Lodi Voters Kill Redevelopment Plan

Voters in Lodi rejected redevelopment, while those in Alamo said no to incorporation of a new city during municipal balloting on March 3. In Los Angeles, voters narrowly rejected two charter amendments, one for a solar energy program, the other for fiscal incentives for business development.

Only in Glendora did the electorate provide a positive response to proposed change. A measure rezoning the site of a former automobile dealership for other retail uses passed easily.

Redevelopment has been a controversial topic in the San Joaquin County city of Lodi for years. In 2002, the City Council dropped a plan to establish a redevelopment project area after opponents gathered enough signatures to force a referendum. But the idea never completely died, and the City Council last year approved a 2,100-acre project area covering much of the older, east side of town. Again, opponents forced a referendum election, but this time the question actually went on the ballot as Measure W.

Opponents argued that redevelopment would saddle Lodi with debt, permit the redevelopment agency to use eminent domain on behalf of special interests and take money away from schools and the county. "This Lodi ordinance binds our city for the next forty years," stated one flyer against redevelopment. "No to Waste Lodi doesn't need another layer of government."

Proponents contended redevelopment would provide the best tools to revitalize a poor part of town, and they noted the City Council had prohibited use of eminent domain. Still, opponents carried the day, as 54.1% of voters overturned the council's redevelopment plan.

"Lodi has a small but very vocal group of people who really distrust government. We have more than our share of referendums," said Mayor Larry Hansen, Lodi's mayor and retired police chief. A city of 63,000 people, Lodi is one of the few San Joaquin Valley cities where growth control measures and big-box limitations frequently make it onto the ballot.

The Measure W defeat, said Hansen, "was really frustrating to me because those who understood it are just baffled why the community wouldn't help itself." He blamed the loss on the negative campaign against redevelopment and the timing of the election for a period when nothing else was on the ballot and the economy is bad. Still, the problems persist, he said.

"What's your plan?" Hansen demanded. "You still have 100-year-old sewer pipes. You still have neighborhoods that are run down. People still need affordable housing. The sad thing is, we have no money to address these issues."

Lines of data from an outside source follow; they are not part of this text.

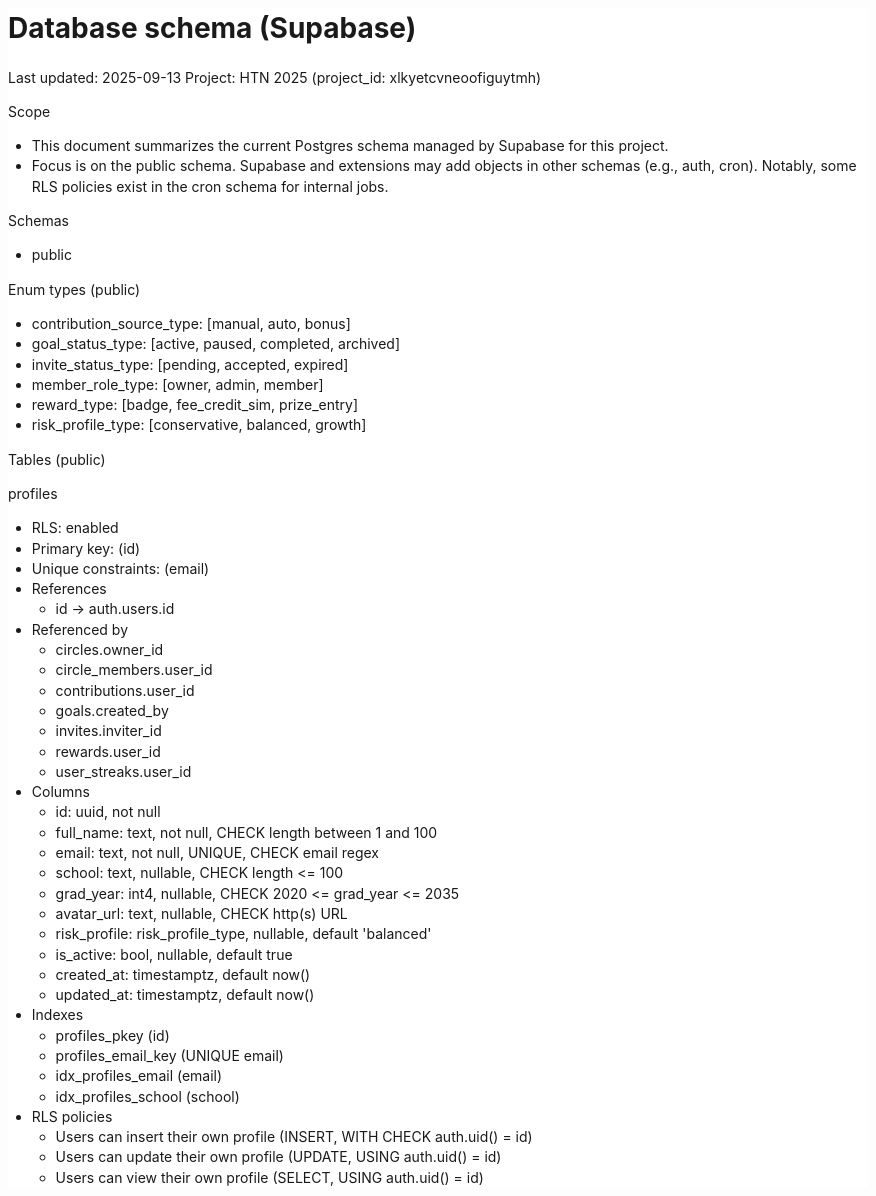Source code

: # Database schema (Supabase)

Last updated: 2025-09-13
Project: HTN 2025 (project_id: xlkyetcvneoofiguytmh)

Scope
- This document summarizes the current Postgres schema managed by Supabase for this project.
- Focus is on the public schema. Supabase and extensions may add objects in other schemas (e.g., auth, cron). Notably, some RLS policies exist in the cron schema for internal jobs.

Schemas
- public

Enum types (public)
- contribution_source_type: [manual, auto, bonus]
- goal_status_type: [active, paused, completed, archived]
- invite_status_type: [pending, accepted, expired]
- member_role_type: [owner, admin, member]
- reward_type: [badge, fee_credit_sim, prize_entry]
- risk_profile_type: [conservative, balanced, growth]

Tables (public)

profiles
- RLS: enabled
- Primary key: (id)
- Unique constraints: (email)
- References
  - id -> auth.users.id
- Referenced by
  - circles.owner_id
  - circle_members.user_id
  - contributions.user_id
  - goals.created_by
  - invites.inviter_id
  - rewards.user_id
  - user_streaks.user_id
- Columns
  - id: uuid, not null
  - full_name: text, not null, CHECK length between 1 and 100
  - email: text, not null, UNIQUE, CHECK email regex
  - school: text, nullable, CHECK length <= 100
  - grad_year: int4, nullable, CHECK 2020 <= grad_year <= 2035
  - avatar_url: text, nullable, CHECK http(s) URL
  - risk_profile: risk_profile_type, nullable, default 'balanced'
  - is_active: bool, nullable, default true
  - created_at: timestamptz, default now()
  - updated_at: timestamptz, default now()
- Indexes
  - profiles_pkey (id)
  - profiles_email_key (UNIQUE email)
  - idx_profiles_email (email)
  - idx_profiles_school (school)
- RLS policies
  - Users can insert their own profile (INSERT, WITH CHECK auth.uid() = id)
  - Users can update their own profile (UPDATE, USING auth.uid() = id)
  - Users can view their own profile (SELECT, USING auth.uid() = id)
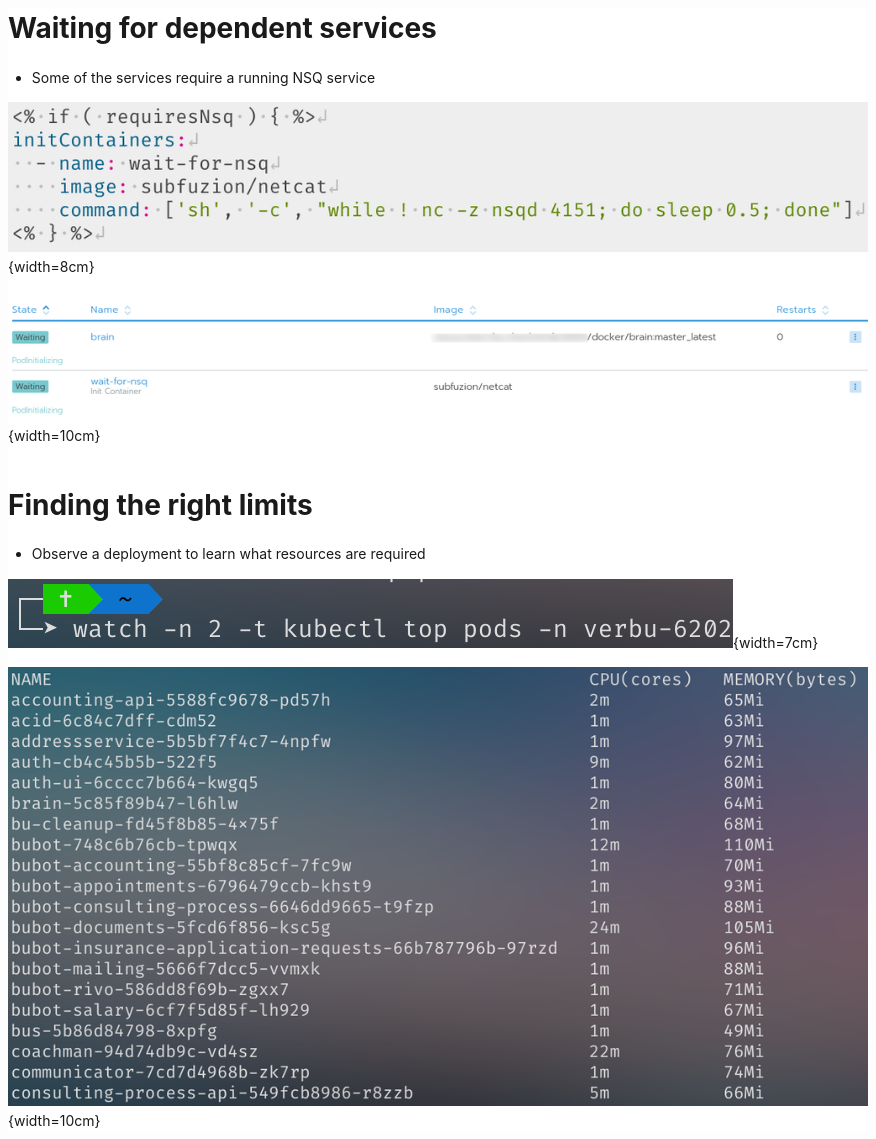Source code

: # Waiting for dependent services

- Some of the services require a running NSQ service

![](images/init-containers.png){width=8cm}

![](images/wait-for-nsq.png){width=10cm}

# Finding the right limits

- Observe a deployment to learn what resources are required

![](images/watch-resources.png){width=7cm}

![](images/feature-resources.png){width=10cm}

However, Lodi Councilwoman Joanne Mounce, a redevelopment opponent, said the city has raised nearly $30 million through utility surcharges enough to fund necessary infrastructure maintenance and upgrades. She denied the city's east side is blighted.

"I've always felt the plan was a smokescreen for economic development, not for all of these other things," said Mounce, who decried incentives for developers and businesses. "I just think there needs to be reform of redevelopment on the state level."

In Contra Costa County, voters overwhelmingly denied Alamo's bid to become the state's 481st city. Opponents agued that the Contra Costa Local Agency Formation Commission's comprehensive fiscal analysis overstated revenues and underestimated expenses, especially for law enforcement. The opponents who included Cecily Talbert Barclay, co-author of Curtin's California Land Use and Planning Law presented their own study that said the new city could face an almost immediate deficit that would prompt either service cuts or higher taxes.

The proposed city of about 16,700 people and 10 square miles would have been based on a contract model more commonly seen in Southern California. The city would have had only about 10 employees, with private firms and other public agencies providing most services. However, the new city would have gained control of the politically sensitive topics of planning, roads and parks. The incorporation drive stemmed in part from the Board of Supervisors' decision a few years ago to convert a local land use advisory council from elected to board-appointed.

The incorporation drive failed, as Measure A received only 35.6% support.

In Los Angeles, voters defeated a charter amendment that would have required the Department of Water & Power (DWP) to install and operate 400 megawatts of solar energy facilities on city properties by 2014. Measure B provided a major component of Mayor Antonio Villaraigosa's renewable energy proposal, and Villaraigosa easily won re-election over token opposition during the March municipal election. But Measure B opponents said the solar program was ill-conceived, would have relied on DWP's union employees when it should have been open to competitive bidding, and would have raised electricity rates. Although Measure B lost 50.5% to 49.5%, Villaraigosa vowed to press forward with additional solar installations.

Measure E, the economic development charter amendment, fared even worse, as 52.3% of voters said no. The proposal would have given the city clear authority to provide economic incentives to retain or attract businesses. The city already provides numerous incentives to developers and businesses, but the charter is unclear on the city's authority. Currently, incentives require City Council approval. Measure E would have clarified the charter and permitted city staff to offer incentives. Skeptics cited a city controller's report that found the city does a poor job of ensuring subsidized developers provide promised public benefits.

Voters in the San Gabriel Valley city of Glendora endorsed the rezoning of the site of a former Hyundai dealership located in the Glendora Marketplace shopping area. Previously, the site was reserved for automotive-related uses. The Measure C zoning approved by 70.0% of voters permits up to 100,000 square feet of general and specialized retail, including restaurants and department stores.